Material for this exercise ::
-- -- --

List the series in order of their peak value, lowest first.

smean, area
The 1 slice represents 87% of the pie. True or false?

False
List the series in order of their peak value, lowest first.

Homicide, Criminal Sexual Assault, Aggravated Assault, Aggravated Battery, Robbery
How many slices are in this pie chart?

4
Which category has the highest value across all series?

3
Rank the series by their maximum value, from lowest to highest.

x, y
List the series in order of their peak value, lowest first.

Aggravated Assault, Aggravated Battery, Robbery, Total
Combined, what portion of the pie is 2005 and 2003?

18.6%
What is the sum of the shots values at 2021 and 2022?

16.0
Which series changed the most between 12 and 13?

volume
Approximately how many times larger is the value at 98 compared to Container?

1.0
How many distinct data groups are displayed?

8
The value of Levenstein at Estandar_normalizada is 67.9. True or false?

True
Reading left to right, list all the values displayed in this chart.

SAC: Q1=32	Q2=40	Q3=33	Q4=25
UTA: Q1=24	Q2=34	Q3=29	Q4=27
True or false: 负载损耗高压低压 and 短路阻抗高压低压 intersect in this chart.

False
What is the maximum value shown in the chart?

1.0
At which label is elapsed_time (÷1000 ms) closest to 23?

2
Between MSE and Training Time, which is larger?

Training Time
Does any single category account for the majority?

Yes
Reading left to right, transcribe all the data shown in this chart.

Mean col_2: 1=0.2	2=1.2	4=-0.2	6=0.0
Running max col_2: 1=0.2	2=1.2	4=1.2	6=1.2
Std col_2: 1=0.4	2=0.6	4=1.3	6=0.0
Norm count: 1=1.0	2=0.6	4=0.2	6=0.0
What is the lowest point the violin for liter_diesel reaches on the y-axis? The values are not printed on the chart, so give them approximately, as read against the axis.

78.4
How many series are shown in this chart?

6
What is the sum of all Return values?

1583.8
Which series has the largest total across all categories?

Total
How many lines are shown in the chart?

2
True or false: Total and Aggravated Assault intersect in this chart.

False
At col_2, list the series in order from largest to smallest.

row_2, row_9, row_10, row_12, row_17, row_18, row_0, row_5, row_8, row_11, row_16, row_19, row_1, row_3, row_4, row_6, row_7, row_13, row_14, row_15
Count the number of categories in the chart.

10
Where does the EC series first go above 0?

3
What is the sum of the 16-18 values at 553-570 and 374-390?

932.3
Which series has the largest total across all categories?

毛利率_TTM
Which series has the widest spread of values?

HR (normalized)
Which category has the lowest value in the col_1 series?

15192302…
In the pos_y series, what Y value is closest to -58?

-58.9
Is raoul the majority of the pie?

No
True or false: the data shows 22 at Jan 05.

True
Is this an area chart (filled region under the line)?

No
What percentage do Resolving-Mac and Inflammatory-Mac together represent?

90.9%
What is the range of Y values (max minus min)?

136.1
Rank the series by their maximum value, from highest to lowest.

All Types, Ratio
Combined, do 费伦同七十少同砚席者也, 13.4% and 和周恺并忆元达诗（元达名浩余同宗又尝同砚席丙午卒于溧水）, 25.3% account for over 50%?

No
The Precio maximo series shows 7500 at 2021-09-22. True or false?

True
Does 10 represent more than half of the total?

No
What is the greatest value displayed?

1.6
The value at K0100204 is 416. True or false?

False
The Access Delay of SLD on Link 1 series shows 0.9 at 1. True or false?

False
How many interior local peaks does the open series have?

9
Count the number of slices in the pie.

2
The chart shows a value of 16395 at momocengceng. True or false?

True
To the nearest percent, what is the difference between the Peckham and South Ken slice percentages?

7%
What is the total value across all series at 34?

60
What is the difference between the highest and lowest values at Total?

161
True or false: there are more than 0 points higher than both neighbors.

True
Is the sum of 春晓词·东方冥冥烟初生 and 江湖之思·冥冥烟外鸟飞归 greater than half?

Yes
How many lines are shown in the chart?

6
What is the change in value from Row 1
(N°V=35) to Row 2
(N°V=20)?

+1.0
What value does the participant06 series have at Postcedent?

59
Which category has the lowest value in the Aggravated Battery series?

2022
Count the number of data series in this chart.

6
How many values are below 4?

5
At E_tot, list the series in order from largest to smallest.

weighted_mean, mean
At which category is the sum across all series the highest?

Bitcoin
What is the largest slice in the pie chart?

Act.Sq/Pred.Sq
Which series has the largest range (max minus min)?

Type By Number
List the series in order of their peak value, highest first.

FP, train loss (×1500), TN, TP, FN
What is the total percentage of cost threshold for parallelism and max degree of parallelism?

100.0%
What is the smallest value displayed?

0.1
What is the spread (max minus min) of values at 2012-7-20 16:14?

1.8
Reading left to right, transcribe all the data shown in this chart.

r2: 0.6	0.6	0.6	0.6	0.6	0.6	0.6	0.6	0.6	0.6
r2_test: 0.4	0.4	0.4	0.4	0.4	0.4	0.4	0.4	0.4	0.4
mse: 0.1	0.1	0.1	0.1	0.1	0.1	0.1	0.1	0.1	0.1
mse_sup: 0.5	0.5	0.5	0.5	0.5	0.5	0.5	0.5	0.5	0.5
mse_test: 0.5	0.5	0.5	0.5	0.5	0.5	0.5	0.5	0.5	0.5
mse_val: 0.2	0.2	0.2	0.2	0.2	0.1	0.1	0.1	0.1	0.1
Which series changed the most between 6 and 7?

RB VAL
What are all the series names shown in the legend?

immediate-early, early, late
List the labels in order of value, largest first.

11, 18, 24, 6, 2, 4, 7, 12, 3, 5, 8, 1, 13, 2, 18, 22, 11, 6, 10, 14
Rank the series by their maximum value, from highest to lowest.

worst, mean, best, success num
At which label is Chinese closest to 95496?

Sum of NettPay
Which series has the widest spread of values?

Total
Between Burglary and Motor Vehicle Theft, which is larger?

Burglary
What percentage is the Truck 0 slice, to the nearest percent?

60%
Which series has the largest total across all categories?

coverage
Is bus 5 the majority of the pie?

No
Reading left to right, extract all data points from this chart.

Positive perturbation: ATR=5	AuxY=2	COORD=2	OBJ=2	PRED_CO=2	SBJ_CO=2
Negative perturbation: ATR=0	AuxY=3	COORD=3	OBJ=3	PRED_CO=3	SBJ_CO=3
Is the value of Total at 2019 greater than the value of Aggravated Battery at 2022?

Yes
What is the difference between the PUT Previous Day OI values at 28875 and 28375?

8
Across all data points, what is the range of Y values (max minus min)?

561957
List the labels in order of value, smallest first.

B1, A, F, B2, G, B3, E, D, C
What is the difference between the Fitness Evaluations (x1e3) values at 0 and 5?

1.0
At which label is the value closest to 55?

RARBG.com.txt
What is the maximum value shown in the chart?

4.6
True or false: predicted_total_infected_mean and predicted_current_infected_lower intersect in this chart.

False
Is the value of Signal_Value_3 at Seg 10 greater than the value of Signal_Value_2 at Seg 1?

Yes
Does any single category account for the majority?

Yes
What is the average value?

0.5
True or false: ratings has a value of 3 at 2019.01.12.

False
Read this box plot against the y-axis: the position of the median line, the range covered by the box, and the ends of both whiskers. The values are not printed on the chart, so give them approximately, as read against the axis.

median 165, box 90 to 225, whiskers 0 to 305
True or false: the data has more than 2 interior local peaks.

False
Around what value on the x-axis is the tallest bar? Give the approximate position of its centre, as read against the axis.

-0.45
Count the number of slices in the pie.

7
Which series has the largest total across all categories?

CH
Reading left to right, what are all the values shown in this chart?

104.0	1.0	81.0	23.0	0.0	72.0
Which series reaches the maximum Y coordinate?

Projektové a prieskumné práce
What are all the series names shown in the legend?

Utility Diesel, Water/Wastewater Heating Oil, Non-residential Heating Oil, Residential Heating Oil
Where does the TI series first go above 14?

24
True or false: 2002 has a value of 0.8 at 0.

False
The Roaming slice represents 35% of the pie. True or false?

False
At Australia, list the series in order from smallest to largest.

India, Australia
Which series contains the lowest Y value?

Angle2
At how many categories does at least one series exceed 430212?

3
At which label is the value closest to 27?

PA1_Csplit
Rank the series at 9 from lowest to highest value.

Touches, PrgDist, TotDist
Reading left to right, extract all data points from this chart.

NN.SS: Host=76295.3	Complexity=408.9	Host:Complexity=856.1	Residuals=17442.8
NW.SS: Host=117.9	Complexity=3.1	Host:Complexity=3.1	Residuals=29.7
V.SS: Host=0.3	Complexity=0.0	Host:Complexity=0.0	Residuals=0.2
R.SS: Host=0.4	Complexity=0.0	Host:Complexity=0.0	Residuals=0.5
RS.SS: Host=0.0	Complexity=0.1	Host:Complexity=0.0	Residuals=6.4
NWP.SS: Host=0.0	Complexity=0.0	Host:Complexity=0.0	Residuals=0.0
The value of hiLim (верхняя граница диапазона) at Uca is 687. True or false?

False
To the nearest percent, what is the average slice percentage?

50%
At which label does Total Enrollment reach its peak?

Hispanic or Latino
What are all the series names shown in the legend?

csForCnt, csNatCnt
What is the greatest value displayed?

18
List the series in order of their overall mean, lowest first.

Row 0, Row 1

-- -- --

What you will do ::
Count the lines in the rows above that contain the string "than", matching its case exactly, and reply with the number only.

Response for this exercise ::
6